A new campaign by historians seeks to bring recognition to the site where the 20th president was shot.
Frank Leslie's Illustrated Newspaper/Wikimedia Commons

Yesterday, a tiny ripple made its way through the feeds of history geeks on Twitter. The James Garfield National Historic Site announced that it was working with historians, filmmakers, authors and other interested parties in placing a marker at the site where President James Garfield was assassinated in 1881. He is the only assassinated U.S. president without a marker at the site he was shot.

So why is there no marker for Garfield, 137 years after his murder? One reason might be his short term in office. Evan Andrews at History.com reports that after he was sworn in, Garfield clashed with fellow Republicans in Congress and cared for his wife, Lucretia, who was fighting a life-threatening bout of malaria.

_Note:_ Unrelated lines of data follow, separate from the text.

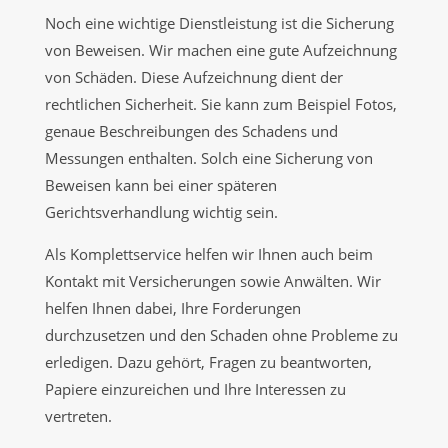
Noch eine wichtige Dienstleistung ist die Sicherung
von Beweisen. Wir machen eine gute Aufzeichnung
von Schäden. Diese Aufzeichnung dient der
rechtlichen Sicherheit. Sie kann zum Beispiel Fotos,
genaue Beschreibungen des Schadens und
Messungen enthalten. Solch eine Sicherung von
Beweisen kann bei einer späteren
Gerichtsverhandlung wichtig sein.
Als Komplettservice helfen wir Ihnen auch beim
Kontakt mit Versicherungen sowie Anwälten. Wir
helfen Ihnen dabei, Ihre Forderungen
durchzusetzen und den Schaden ohne Probleme zu
erledigen. Dazu gehört, Fragen zu beantworten,
Papiere einzureichen und Ihre Interessen zu
vertreten.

But the 20th president only served four months in the White House before he was shot at the Baltimore and Potomac rail station on July 2, 1881.

The other barrier to placing a marker at the site is the fact that the Baltimore and Potomac rail station, where the assassination took place, was torn down in 1908. According to Richard Brownell at WETA’s Boundary Stones, the rail station was built on Constitution Avenue, then B street, and 6th Street NW in 1873. While the station itself was rather beautiful, Washingtonians always hated the train shed that extended out from the station. Garfield’s murder at the site, of course, cast its own pall over the station. By 1901, plans were afoot to tear down the station during a large-scale renovation of the National Mall. In 1908, it finally came down and the tracks were dug up. The National Gallery of Art was opened on the site in 1941, covering the spot where a marker of the assassination might be placed.